Setelah itu, ada banyak cerita tentang wanita iblis yang mengerikan membunuh pria di bawah pohon sakura. Sekarang, tidak ada yang mendekatinya di malam hari.
“Kami para pelacur mendengar segala macam omongan yang tidak penting. Bahkan orang-orang yang kembali dari Yoshiwara sudah mulai membicarakan rumor ini. Karena kau adalah penjaga Yasha pemburu iblis yang dibicarakan semua orang, mungkin kau bisa melakukan sesuatu tentang hal itu?”
“Saya tidak bekerja secara cuma-cuma.”
“Tentu saja. Aku akan membayarmu, meskipun aku harus memintamu untuk sedikit mengurangi ekspektasimu terhadapku.”
Jinya terutama menghadapi iblis-iblis ini untuk mendapatkan kekuatan—uang hanyalah masalah sekunder. Namun, dia tetap meminta uang, hanya untuk menyelidiki seberapa besar keinginan wanita itu agar kasus ini diselesaikan. Meskipun wanita itu menjawab tanpa ragu, dia melihatnya menegang sesaat. Dia jelas tidak punya banyak uang, dilihat dari kondisi pakaiannya, namun kesediaannya untuk mempekerjakannya jelas. Dia merasa ini mencurigakan. “Mengapa bersusah payah untuk rumor ini?”
“Oh, tidakkah kau ingin tahu? …Itulah yang akan kukatakan, tetapi akan jadi masalah jika ejekanku membuatmu menjauh.” Memahami bahwa dia meragukan motifnya, dia mendesah pelan dan menutup matanya. “Aku tidak punya alasan khusus. Sebagai sesama wanita, aku hanya ingin melihatnya meninggal.” Untuk sesaat, dia tampak bukan seorang pelacur jalanan tetapi wanita biasa.

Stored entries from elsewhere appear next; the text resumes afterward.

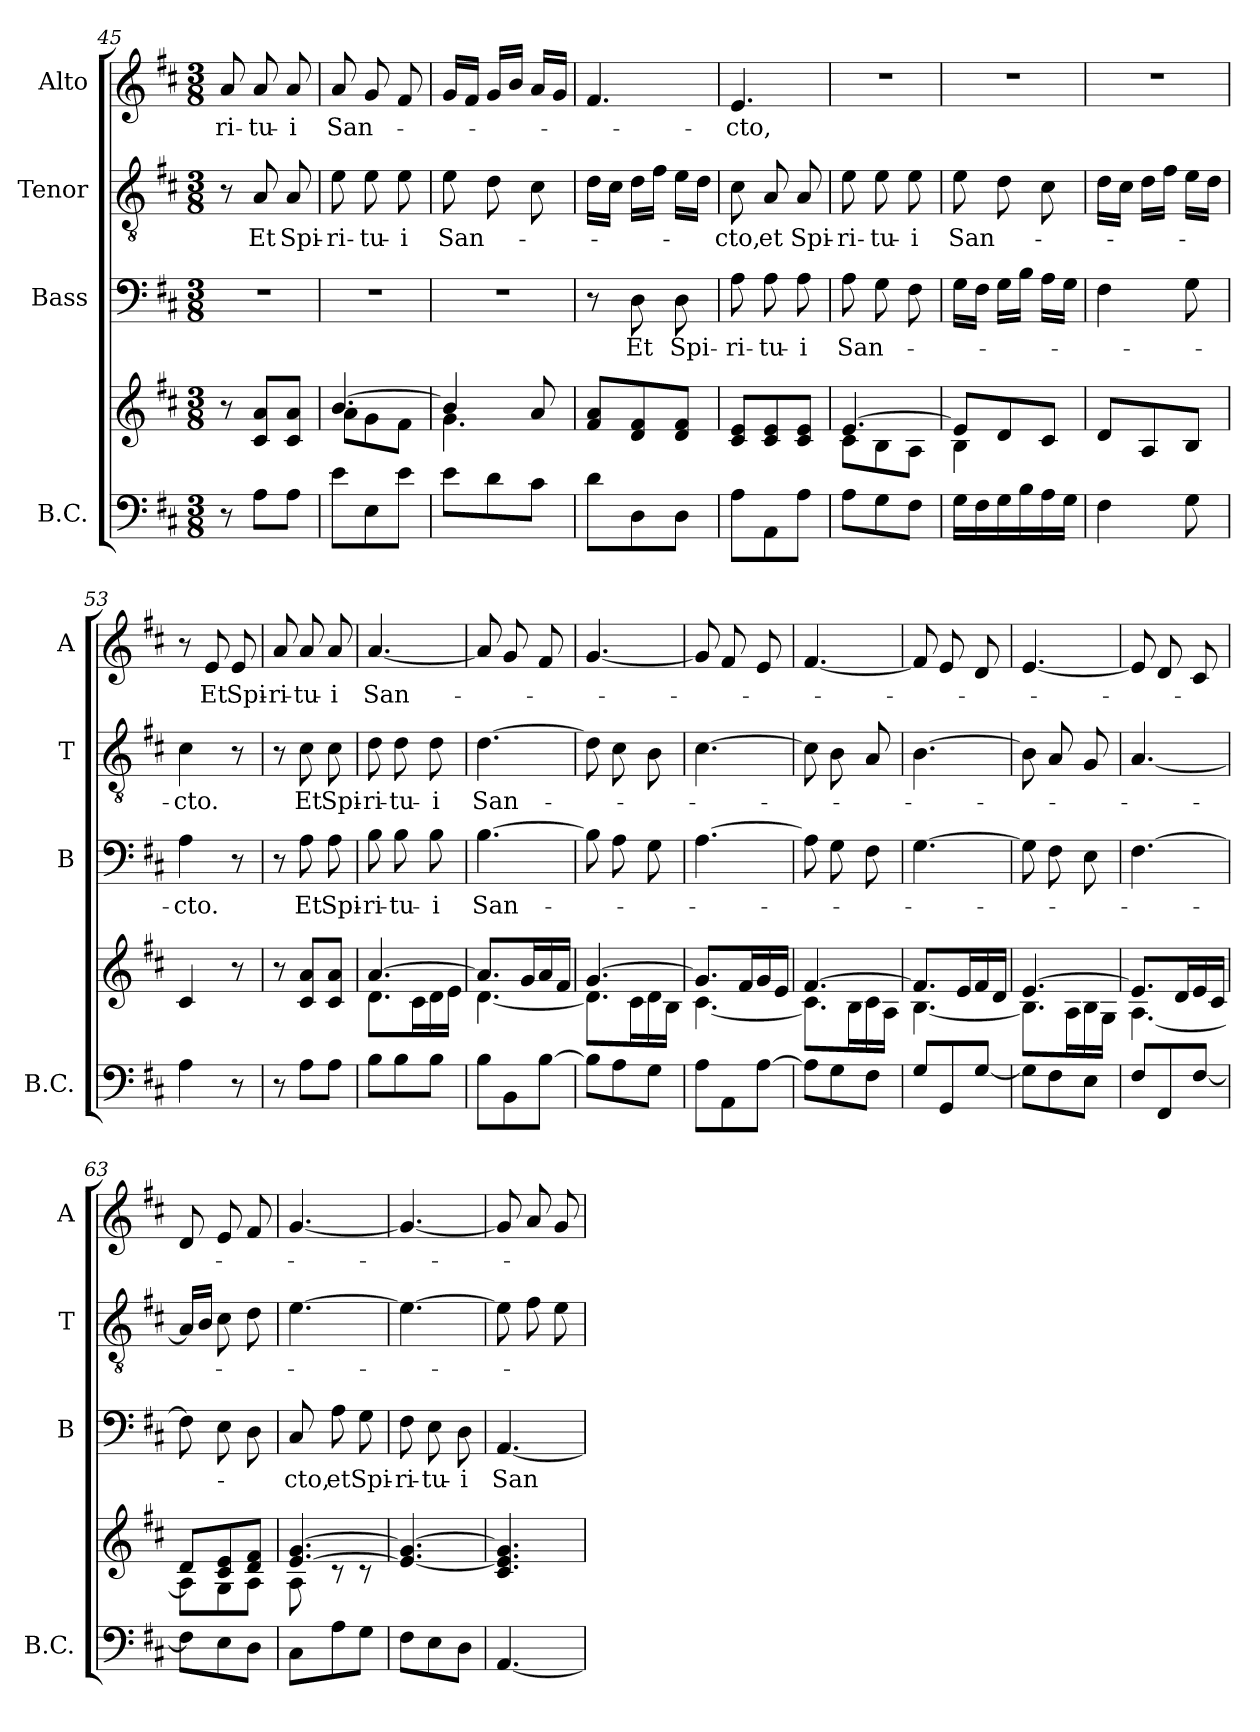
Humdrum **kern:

**kern	**kern	**kern	**text	**kern	**text	**kern	**text
*part4	*part4	*part3	*part3	*part2	*part2	*part1	*part1
*staff5	*staff4	*staff3	*staff3	*staff2	*staff2	*staff1	*staff1
*I"B.C.	*	*I"Bass	*	*I"Tenor	*	*I"Alto	*
*I'B.C.	*	*I'B	*	*I'T	*	*I'A	*
*clefF4	*clefG2	*clefF4	*	*clefGv2	*	*clefG2	*
*k[f#c#]	*k[f#c#]	*k[f#c#]	*	*k[f#c#]	*	*k[f#c#]	*
*D:	*D:	*D:	*	*D:	*	*D:	*
*M3/8	*M3/8	*M3/8	*	*M3/8	*	*M3/8	*
=45	=45	=45	=45	=45	=45	=45	=45
!	!	!	!	!	!	!	!LO:LY:b
8r	8r	4.r	.	8r	.	8a/	-ri-
!	!	!	!	!	!LO:LY:b	!	!LO:LY:b
8A\L	8c#/ 8a/L	.	.	8A/	Et	8a/	-tu-
!	!	!	!	!	!LO:LY:b	!	!LO:LY:b
8A\J	8c#/ 8a/J	.	.	8A/	Spi-	8a/	-i
=46	=46	=46	=46	=46	=46	=46	=46
*	*^	*	*	*	*	*	*
!	!	!	!	!	!	!LO:LY:b	!	!LO:LY:b
8e\L	[>4.b/	8a\L	4.r	.	8e\	-ri-	8a/	San-
!	!	!	!	!	!	!LO:LY:b	!	!
8E\	.	8g\	.	.	8e\	-tu-	8g/	.
!	!	!	!	!	!	!LO:LY:b	!	!
8e\J	.	8f#\J	.	.	8e\	-i	8f#/	.
=47	=47	=47	=47	=47	=47	=47	=47	=47
!	!	!	!	!	!	!LO:LY:b	!	!
8e\L	4b/]	4.g\	4.r	.	8e\	San-	16g/LL	.
.	.	.	.	.	.	.	16f#/JJ	.
8d\	.	.	.	.	8d\	.	16g/LL	.
.	.	.	.	.	.	.	16b/JJ	.
8c#\J	8a/	.	.	.	8c#\	.	16a/LL	.
.	.	.	.	.	.	.	16g/JJ	.
*	*v	*v	*	*	*	*	*	*
=48	=48	=48	=48	=48	=48	=48	=48
8d\L	8f#/ 8a/L	8r	.	16d\LL	.	4.f#/	.
.	.	.	.	16c#\JJ	.	.	.
!	!	!	!LO:LY:b	!	!	!	!
8D\	8d/ 8f#/	8D\	Et	16d\LL	.	.	.
.	.	.	.	16f#\JJ	.	.	.
!	!	!	!LO:LY:b	!	!	!	!
8D\J	8d/ 8f#/J	8D\	Spi-	16e\LL	.	.	.
.	.	.	.	16d\JJ	.	.	.
=49	=49	=49	=49	=49	=49	=49	=49
!	!	!	!LO:LY:b	!	!LO:LY:b	!	!LO:LY:b
8A\L	8c#/ 8e/L	8A\	-ri-	8c#\	-cto,	4.e/	-cto,
!	!	!	!LO:LY:b	!	!LO:LY:b	!	!
8AA\	8c#/ 8e/	8A\	-tu-	8A/	et	.	.
!	!	!	!LO:LY:b	!	!LO:LY:b	!	!
8A\J	8c#/ 8e/J	8A\	-i	8A/	Spi-	.	.
!!LO:LB:g=z
=50	=50	=50	=50	=50	=50	=50	=50
*	*^	*	*	*	*	*	*
!	!	!	!	!LO:LY:b	!	!LO:LY:b	!	!
8A\L	[>4.e/	8c#\L	8A\	San-	8e\	-ri-	4.r	.
!	!	!	!	!	!	!LO:LY:b	!	!
8G\	.	8B\	8G\	.	8e\	-tu-	.	.
!	!	!	!	!	!	!LO:LY:b	!	!
8F#\J	.	8A\J	8F#\	.	8e\	-i	.	.
=51	=51	=51	=51	=51	=51	=51	=51	=51
!	!	!	!	!	!	!LO:LY:b	!	!
16G\LL	8e/L]	4B\	16G\LL	.	8e\	San-	4.r	.
16F#\	.	.	16F#\JJ	.	.	.	.	.
16G\	8d/	.	16G\LL	.	8d\	.	.	.
16B\	.	.	16B\JJ	.	.	.	.	.
16A\	8c#/J	8ryy	16A\LL	.	8c#\	.	.	.
16G\JJ	.	.	16G\JJ	.	.	.	.	.
*	*v	*v	*	*	*	*	*	*
=52	=52	=52	=52	=52	=52	=52	=52
4F#\	8d/L	4F#\	.	16d\LL	.	4.r	.
.	.	.	.	16c#\JJ	.	.	.
.	8A/	.	.	16d\LL	.	.	.
.	.	.	.	16f#\JJ	.	.	.
8G\	8B/J	8G\	.	16e\LL	.	.	.
.	.	.	.	16d\JJ	.	.	.
=53	=53	=53	=53	=53	=53	=53	=53
!	!	!	!LO:LY:b	!	!LO:LY:b	!	!
4A\	4c#/	4A\	-cto.	4c#\	-cto.	8r	.
!	!	!	!	!	!	!	!LO:LY:b
.	.	.	.	.	.	8e/	Et
!	!	!	!	!	!	!	!LO:LY:b
8r	8r	8r	.	8r	.	8e/	Spi-
=54	=54	=54	=54	=54	=54	=54	=54
!	!	!	!	!	!	!	!LO:LY:b
8r	8r	8r	.	8r	.	8a/	-ri-
!	!	!	!LO:LY:b	!	!LO:LY:b	!	!LO:LY:b
8A\L	8c#/ 8a/L	8A\	Et	8c#\	Et	8a/	-tu-
!	!	!	!LO:LY:b	!	!LO:LY:b	!	!LO:LY:b
8A\J	8c#/ 8a/J	8A\	Spi-	8c#\	Spi-	8a/	-i
=55	=55	=55	=55	=55	=55	=55	=55
*	*^	*	*	*	*	*	*
!	!	!	!	!LO:LY:b	!	!LO:LY:b	!	!LO:LY:b
8B\L	[>4.a/	8.d\L	8B\	-ri-	8d\	-ri-	[4.a/	San-
!	!	!	!	!LO:LY:b	!	!LO:LY:b	!	!
8B\	.	.	8B\	-tu-	8d\	-tu-	.	.
.	.	16c#\L	.	.	.	.	.	.
!	!	!	!	!LO:LY:b	!	!LO:LY:b	!	!
8B\J	.	16d\	8B\	-i	8d\	-i	.	.
.	.	16e\JJ	.	.	.	.	.	.
=56	=56	=56	=56	=56	=56	=56	=56	=56
!	!	!	!	!LO:LY:b	!	!LO:LY:b	!	!
8B\L	8.a/L]	[<4.d\	[4.B\	San-	[4.d\	San-	8a/]	.
8BB\	.	.	.	.	.	.	8g/	.
.	16g/L	.	.	.	.	.	.	.
[8B\J	16a/	.	.	.	.	.	8f#/	.
.	16f#/JJ	.	.	.	.	.	.	.
=57	=57	=57	=57	=57	=57	=57	=57	=57
8B\L]	[>4.g/	8.d\L]	8B\]	.	8d\]	.	[4.g/	.
8A\	.	.	8A\	.	8c#\	.	.	.
.	.	16c#\L	.	.	.	.	.	.
8G\J	.	16d\	8G\	.	8B\	.	.	.
.	.	16B\JJ	.	.	.	.	.	.
!!LO:PB:g=z
=58	=58	=58	=58	=58	=58	=58	=58	=58
8A\L	8.g/L]	[<4.c#\	[4.A\	.	[4.c#\	.	8g/]	.
8AA\	.	.	.	.	.	.	8f#/	.
.	16f#/L	.	.	.	.	.	.	.
[8A\J	16g/	.	.	.	.	.	8e/	.
.	16e/JJ	.	.	.	.	.	.	.
=59	=59	=59	=59	=59	=59	=59	=59	=59
8A\L]	[>4.f#/	8.c#\L]	8A\]	.	8c#\]	.	[4.f#/	.
8G\	.	.	8G\	.	8B\	.	.	.
.	.	16B\L	.	.	.	.	.	.
8F#\J	.	16c#\	8F#\	.	8A/	.	.	.
.	.	16A\JJ	.	.	.	.	.	.
=60	=60	=60	=60	=60	=60	=60	=60	=60
8G/L	8.f#/L]	[<4.B\	[4.G\	.	[4.B\	.	8f#/]	.
8GG/	.	.	.	.	.	.	8e/	.
.	16e/L	.	.	.	.	.	.	.
[8G/J	16f#/	.	.	.	.	.	8d/	.
.	16d/JJ	.	.	.	.	.	.	.
=61	=61	=61	=61	=61	=61	=61	=61	=61
8G\L]	[>4.e/	8.B\L]	8G\]	.	8B\]	.	[4.e/	.
8F#\	.	.	8F#\	.	8A/	.	.	.
.	.	16A\L	.	.	.	.	.	.
8E\J	.	16B\	8E\	.	8G/	.	.	.
.	.	16G\JJ	.	.	.	.	.	.
=62	=62	=62	=62	=62	=62	=62	=62	=62
8F#/L	8.e/L]	[<4.A\	[4.F#\	.	[4.A/	.	8e/]	.
8FF#/	.	.	.	.	.	.	8d/	.
.	16d/L	.	.	.	.	.	.	.
[8F#/J	16e/	.	.	.	.	.	8c#/	.
.	16c#/JJ	.	.	.	.	.	.	.
=63	=63	=63	=63	=63	=63	=63	=63	=63
8F#\L]	8d/L	8A\L]	8F#\]	.	16A/LL]	.	8d/	.
.	.	.	.	.	16B/JJ	.	.	.
8E\	8c#/ 8e/	8G\	8E\	.	8c#\	.	8e/	.
8D\J	8d/ 8f#/J	8A\J	8D\	.	8d\	.	8f#/	.
=64	=64	=64	=64	=64	=64	=64	=64	=64
!	!	!	!	!LO:LY:b	!	!	!	!
8C#\L	[>4.e/ [>4.g/	8A\	8C#/	-cto,	[4.e\	.	[4.g/	.
!	!	!	!	!LO:LY:b	!	!	!	!
8A\	.	8rc	8A\	et	.	.	.	.
!	!	!	!	!LO:LY:b	!	!	!	!
8G\J	.	8rc	8G\	Spi-	.	.	.	.
=65	=65	=65	=65	=65	=65	=65	=65	=65
!	!	!	!	!LO:LY:b	!	!	!	!
*	*v	*v	*	*	*	*	*	*
8F#\L	4.e/_ 4.g/_	8F#\	-ri-	4.e\_	.	4.g/_	.
!	!	!	!LO:LY:b	!	!	!	!
8E\	.	8E\	-tu-	.	.	.	.
!	!	!	!LO:LY:b	!	!	!	!
8D\J	.	8D\	-i	.	.	.	.
!!LO:LB:g=z
=66	=66	=66	=66	=66	=66	=66	=66
!	!	!	!LO:LY:b	!	!	!	!
[4.AA/	4.c#/ 4.e/] 4.g/]	[4.AA/	San-	8e\]	.	8g/]	.
.	.	.	.	8f#\	.	8a/	.
.	.	.	.	8e\	.	8g/	.
=	=	=	=	=	=	=	=
*-	*-	*-	*-	*-	*-	*-	*-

Dari apa yang terdengar, dia memiliki gambaran umum tentang sifat asli iblis itu.
“…Siapakah kamu sebenarnya?” Jinya bergumam tanpa sadar.

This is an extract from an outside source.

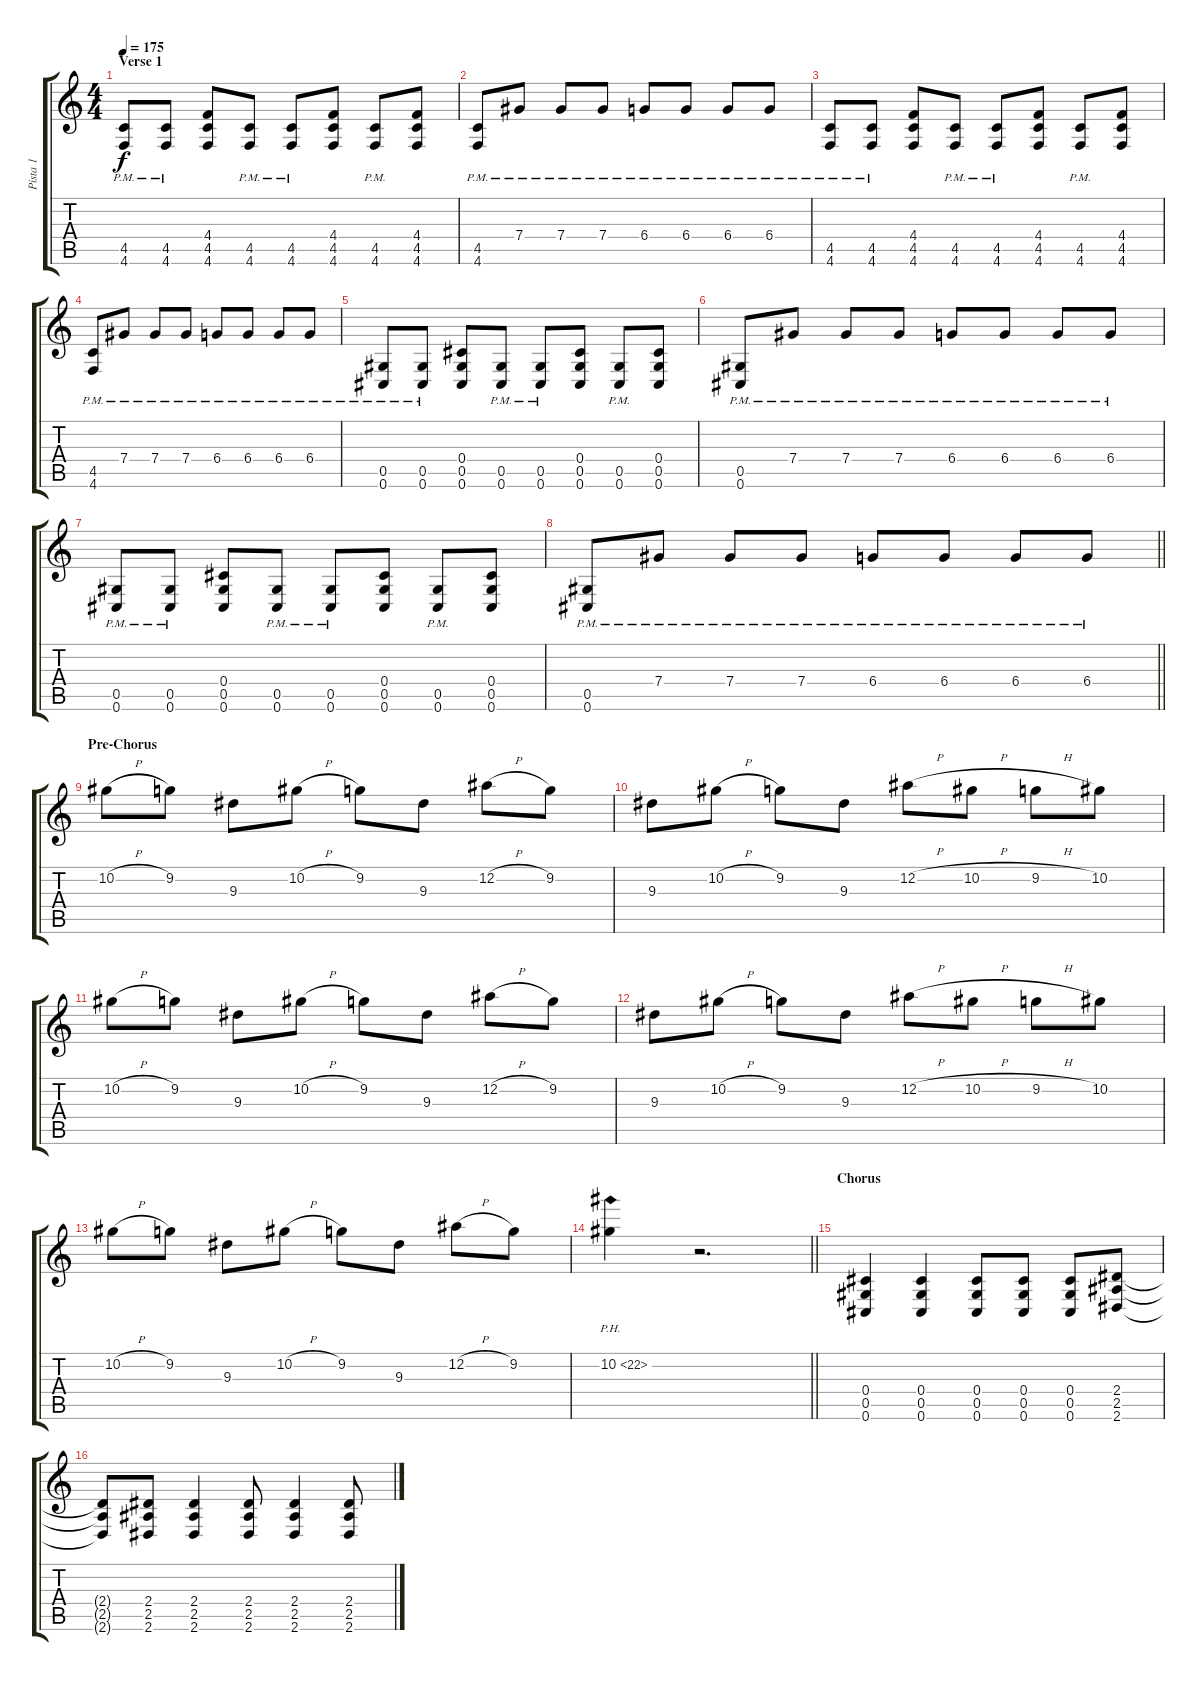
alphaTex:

“Aku? Apa maksudmu?” Jelas dia tidak berniat memberikan jawaban yang jujur. Wanita biasa itu telah pergi, dan seorang pelacur jalanan biasa telah merebut kembali tempatnya. Dengan senyum lembut, dia menjawab, “Aku seorang pelacur jalanan, tidak lebih. Jika kau harus memanggilku dengan sebutan tertentu, maka biarlah itu namaku—’Pejalan kaki jalanan.’”
Dia memandang wanita pucat itu, yang terkena hujan rintik-rintik, dan bertanya dalam hati: Kalau ada yang bisa disebut anggun, bukankah dia?
“Ada apa? Apa ada sesuatu di wajahku?”
Keesokan harinya, ia pergi ke Kihee—restoran soba—dan menemukan Natsu di sana. Ia duduk bersamanya dan makan soba. Tidak ada yang aneh dari kejadian itu, tetapi kejadian malam sebelumnya terlintas dalam benaknya, dan tanpa sengaja ia mulai menatap Natsu.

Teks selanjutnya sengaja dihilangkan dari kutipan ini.